L’Usipa défend le ferroviaire

Ces dernières années, les ventes de maltodextrines et de gluten ont progressé au détriment du glucose. C’est le reflet de l’expansion des entremets et crèmes glacées, de la brasserie, du carton ondulé (au gré du e-commerce), des industries pharmaceutique et chimique et de la tendance à manger moins sucré.

En assemblée générale de l’Union des syndicats des industries des produits amylacés et de leurs dérivés (Usipa) le 30 septembre, l’industrie amidonnière a confirmé sa motivation pour le plan de relance et la décarbonation.
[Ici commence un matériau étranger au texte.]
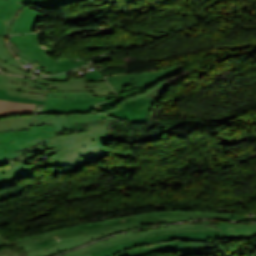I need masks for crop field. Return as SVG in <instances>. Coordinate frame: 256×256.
Wrapping results in <instances>:
<instances>
[{
	"instance_id": "8a807250",
	"label": "crop field",
	"mask_w": 256,
	"mask_h": 256,
	"mask_svg": "<svg viewBox=\"0 0 256 256\" xmlns=\"http://www.w3.org/2000/svg\"><path fill=\"white\" fill-rule=\"evenodd\" d=\"M229 215L192 211L149 212L58 229L14 241L4 239V236L0 234V245L15 243L17 248L23 247L25 256H49L116 232L141 228L143 224L167 223L193 218L227 219Z\"/></svg>"
},
{
	"instance_id": "ac0d7876",
	"label": "crop field",
	"mask_w": 256,
	"mask_h": 256,
	"mask_svg": "<svg viewBox=\"0 0 256 256\" xmlns=\"http://www.w3.org/2000/svg\"><path fill=\"white\" fill-rule=\"evenodd\" d=\"M67 116L69 124L86 122L90 131L40 140L45 150L27 154L25 157L37 156L54 148L57 155L51 157L53 161L46 165L63 166L81 164L108 153L103 145L110 142L107 129L112 118L101 114Z\"/></svg>"
},
{
	"instance_id": "34b2d1b8",
	"label": "crop field",
	"mask_w": 256,
	"mask_h": 256,
	"mask_svg": "<svg viewBox=\"0 0 256 256\" xmlns=\"http://www.w3.org/2000/svg\"><path fill=\"white\" fill-rule=\"evenodd\" d=\"M28 131L0 133V163L24 157V154L42 150L38 139L54 137L53 125L30 127Z\"/></svg>"
},
{
	"instance_id": "412701ff",
	"label": "crop field",
	"mask_w": 256,
	"mask_h": 256,
	"mask_svg": "<svg viewBox=\"0 0 256 256\" xmlns=\"http://www.w3.org/2000/svg\"><path fill=\"white\" fill-rule=\"evenodd\" d=\"M39 17V13L19 1L7 0L0 8V36L31 32Z\"/></svg>"
},
{
	"instance_id": "f4fd0767",
	"label": "crop field",
	"mask_w": 256,
	"mask_h": 256,
	"mask_svg": "<svg viewBox=\"0 0 256 256\" xmlns=\"http://www.w3.org/2000/svg\"><path fill=\"white\" fill-rule=\"evenodd\" d=\"M182 238L185 240L197 241V242H210L216 239H226L217 230L208 231H194V232H183V233H169L152 236L149 238H143L116 246H112L106 249L95 251L92 253L80 255V256H113L115 253L131 249L137 246L152 244L156 242L171 241L174 239Z\"/></svg>"
},
{
	"instance_id": "dd49c442",
	"label": "crop field",
	"mask_w": 256,
	"mask_h": 256,
	"mask_svg": "<svg viewBox=\"0 0 256 256\" xmlns=\"http://www.w3.org/2000/svg\"><path fill=\"white\" fill-rule=\"evenodd\" d=\"M183 68L184 66L181 65L161 71H152V73L140 72L127 75L110 76L106 78L114 88L115 92L119 95L137 87L145 90L162 79L176 75L178 72L183 70Z\"/></svg>"
},
{
	"instance_id": "e52e79f7",
	"label": "crop field",
	"mask_w": 256,
	"mask_h": 256,
	"mask_svg": "<svg viewBox=\"0 0 256 256\" xmlns=\"http://www.w3.org/2000/svg\"><path fill=\"white\" fill-rule=\"evenodd\" d=\"M208 229H211V228H209L203 224H177V225H172V226L147 229V230H142V231L132 232V233H128V234H124V235H120V236L111 237L106 240L93 243L84 248H81L79 250H76L74 252L67 253V254H64L61 256H70V255H74V254H78V253H82V252H86V251H90V250L100 249V248H103L106 246L109 247V246L116 245L119 243L131 241V240H135V239H139V238H143V237H148V236H152V235H156V234H161V233L193 231V230H208ZM227 240L230 241L231 239L227 238Z\"/></svg>"
},
{
	"instance_id": "d8731c3e",
	"label": "crop field",
	"mask_w": 256,
	"mask_h": 256,
	"mask_svg": "<svg viewBox=\"0 0 256 256\" xmlns=\"http://www.w3.org/2000/svg\"><path fill=\"white\" fill-rule=\"evenodd\" d=\"M50 86L41 85L20 76L0 73V88L8 90L7 94L45 100Z\"/></svg>"
},
{
	"instance_id": "5a996713",
	"label": "crop field",
	"mask_w": 256,
	"mask_h": 256,
	"mask_svg": "<svg viewBox=\"0 0 256 256\" xmlns=\"http://www.w3.org/2000/svg\"><path fill=\"white\" fill-rule=\"evenodd\" d=\"M177 241V242H175ZM219 245L209 243H196L185 241L182 239L174 240L171 242L156 243L152 245L141 246L128 251L121 252L115 256H144L154 251H178V252H191L202 249L217 248Z\"/></svg>"
},
{
	"instance_id": "3316defc",
	"label": "crop field",
	"mask_w": 256,
	"mask_h": 256,
	"mask_svg": "<svg viewBox=\"0 0 256 256\" xmlns=\"http://www.w3.org/2000/svg\"><path fill=\"white\" fill-rule=\"evenodd\" d=\"M10 41L13 45H15L17 48H19L21 51L18 52L17 54H15L16 56L30 62H37L39 63L41 66L48 68L51 70L50 74H56V73H62V72H66L74 67L80 66V65H84L86 63H88L91 60H79V59H66V58H62L60 57V59L56 62V64L54 65V67H50L49 65H47L46 63L40 61L26 46V43L22 37V35H14L10 37Z\"/></svg>"
},
{
	"instance_id": "28ad6ade",
	"label": "crop field",
	"mask_w": 256,
	"mask_h": 256,
	"mask_svg": "<svg viewBox=\"0 0 256 256\" xmlns=\"http://www.w3.org/2000/svg\"><path fill=\"white\" fill-rule=\"evenodd\" d=\"M33 81L51 85L49 91H80V90H88L97 91L103 89H109L110 86L107 84L106 81L103 82H96V83H89L85 84L84 78H76V79H69L68 81L64 82H53V81H46L39 78H35Z\"/></svg>"
},
{
	"instance_id": "d1516ede",
	"label": "crop field",
	"mask_w": 256,
	"mask_h": 256,
	"mask_svg": "<svg viewBox=\"0 0 256 256\" xmlns=\"http://www.w3.org/2000/svg\"><path fill=\"white\" fill-rule=\"evenodd\" d=\"M213 227H217L223 231L224 234L233 239H248L251 240L256 237V223L255 224H236L220 221H200Z\"/></svg>"
},
{
	"instance_id": "22f410ed",
	"label": "crop field",
	"mask_w": 256,
	"mask_h": 256,
	"mask_svg": "<svg viewBox=\"0 0 256 256\" xmlns=\"http://www.w3.org/2000/svg\"><path fill=\"white\" fill-rule=\"evenodd\" d=\"M32 175L27 159L13 162L7 168L0 169V188L9 186L14 180Z\"/></svg>"
},
{
	"instance_id": "cbeb9de0",
	"label": "crop field",
	"mask_w": 256,
	"mask_h": 256,
	"mask_svg": "<svg viewBox=\"0 0 256 256\" xmlns=\"http://www.w3.org/2000/svg\"><path fill=\"white\" fill-rule=\"evenodd\" d=\"M0 67L13 73L21 74L26 77H33L30 73L22 71V65L6 46V38L0 37Z\"/></svg>"
},
{
	"instance_id": "5142ce71",
	"label": "crop field",
	"mask_w": 256,
	"mask_h": 256,
	"mask_svg": "<svg viewBox=\"0 0 256 256\" xmlns=\"http://www.w3.org/2000/svg\"><path fill=\"white\" fill-rule=\"evenodd\" d=\"M53 124L52 120L25 123L23 116L0 119V132L11 130H27L29 126Z\"/></svg>"
},
{
	"instance_id": "d9b57169",
	"label": "crop field",
	"mask_w": 256,
	"mask_h": 256,
	"mask_svg": "<svg viewBox=\"0 0 256 256\" xmlns=\"http://www.w3.org/2000/svg\"><path fill=\"white\" fill-rule=\"evenodd\" d=\"M35 105L0 100V115L33 112Z\"/></svg>"
},
{
	"instance_id": "733c2abd",
	"label": "crop field",
	"mask_w": 256,
	"mask_h": 256,
	"mask_svg": "<svg viewBox=\"0 0 256 256\" xmlns=\"http://www.w3.org/2000/svg\"><path fill=\"white\" fill-rule=\"evenodd\" d=\"M28 48L42 61L46 62L53 67L56 61L52 60L44 50H42L37 42L36 34H24L23 35Z\"/></svg>"
},
{
	"instance_id": "4a817a6b",
	"label": "crop field",
	"mask_w": 256,
	"mask_h": 256,
	"mask_svg": "<svg viewBox=\"0 0 256 256\" xmlns=\"http://www.w3.org/2000/svg\"><path fill=\"white\" fill-rule=\"evenodd\" d=\"M24 118H25L26 122L53 119V122H54V125L56 128V132L70 130V128L68 126L66 115H61V116H52V115L24 116Z\"/></svg>"
},
{
	"instance_id": "bc2a9ffb",
	"label": "crop field",
	"mask_w": 256,
	"mask_h": 256,
	"mask_svg": "<svg viewBox=\"0 0 256 256\" xmlns=\"http://www.w3.org/2000/svg\"><path fill=\"white\" fill-rule=\"evenodd\" d=\"M19 1L24 4L31 3L41 8L47 9V8L56 7V6H66V5H70V4L77 3L84 0H19Z\"/></svg>"
},
{
	"instance_id": "214f88e0",
	"label": "crop field",
	"mask_w": 256,
	"mask_h": 256,
	"mask_svg": "<svg viewBox=\"0 0 256 256\" xmlns=\"http://www.w3.org/2000/svg\"><path fill=\"white\" fill-rule=\"evenodd\" d=\"M168 86H170V83H167L162 80L159 83H157L156 85L145 90L147 92L145 94V96H148V97L158 100L156 105L153 106L151 120L154 117L156 110L158 108L159 98L163 94V92L167 89Z\"/></svg>"
},
{
	"instance_id": "92a150f3",
	"label": "crop field",
	"mask_w": 256,
	"mask_h": 256,
	"mask_svg": "<svg viewBox=\"0 0 256 256\" xmlns=\"http://www.w3.org/2000/svg\"><path fill=\"white\" fill-rule=\"evenodd\" d=\"M6 92L7 91L0 89V99L14 101V102H22V103H37V104L44 103V101H40V100H33V99H27V98H22V97L6 95Z\"/></svg>"
},
{
	"instance_id": "dafd665d",
	"label": "crop field",
	"mask_w": 256,
	"mask_h": 256,
	"mask_svg": "<svg viewBox=\"0 0 256 256\" xmlns=\"http://www.w3.org/2000/svg\"><path fill=\"white\" fill-rule=\"evenodd\" d=\"M69 126L71 128V131L56 133L57 136L66 135V134H73V133H78V132H83V131H88L89 130L85 123L69 125Z\"/></svg>"
},
{
	"instance_id": "00972430",
	"label": "crop field",
	"mask_w": 256,
	"mask_h": 256,
	"mask_svg": "<svg viewBox=\"0 0 256 256\" xmlns=\"http://www.w3.org/2000/svg\"><path fill=\"white\" fill-rule=\"evenodd\" d=\"M228 219H234V220H242V221H254L256 220V217L245 219V217H239L231 214Z\"/></svg>"
},
{
	"instance_id": "a9b5d70f",
	"label": "crop field",
	"mask_w": 256,
	"mask_h": 256,
	"mask_svg": "<svg viewBox=\"0 0 256 256\" xmlns=\"http://www.w3.org/2000/svg\"><path fill=\"white\" fill-rule=\"evenodd\" d=\"M93 95L95 96H101V95H107V94H113V90L109 89V90H103V91H97V92H91Z\"/></svg>"
},
{
	"instance_id": "4177f3b9",
	"label": "crop field",
	"mask_w": 256,
	"mask_h": 256,
	"mask_svg": "<svg viewBox=\"0 0 256 256\" xmlns=\"http://www.w3.org/2000/svg\"><path fill=\"white\" fill-rule=\"evenodd\" d=\"M94 29H96V28H94ZM88 30H92V29L73 30V31H70L69 33H67L66 36H71V35L80 34V33H82V32L88 31Z\"/></svg>"
},
{
	"instance_id": "730fd06b",
	"label": "crop field",
	"mask_w": 256,
	"mask_h": 256,
	"mask_svg": "<svg viewBox=\"0 0 256 256\" xmlns=\"http://www.w3.org/2000/svg\"><path fill=\"white\" fill-rule=\"evenodd\" d=\"M6 0H0V7L3 5V3L5 2Z\"/></svg>"
}]
</instances>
La crise déclenchée par la Covid-19 induit environ 22 % de perte de chiffre d’affaires, a estimé l’Usipa en visioconférence de presse avant l’assemblée générale. Les usines ont pu produire et fournir les clients grâce à une forte mobilisation, l’ouverture de sillons de fret ferroviaire et des surcoûts de transport routier.

L’Usipa œuvre pour maintenir et développer le réseau ferroviaire, notamment les lignes capillaires par lesquelles les usines s’approvisionnent. « On ne peut que saluer le plan de relance », a déclaré Marie-Laure Empinet, président de l’Usipa en conférence de presse, trouvant cependant que « 100 millions d’euros pour les protéines végétales, c’est relativement maigre ».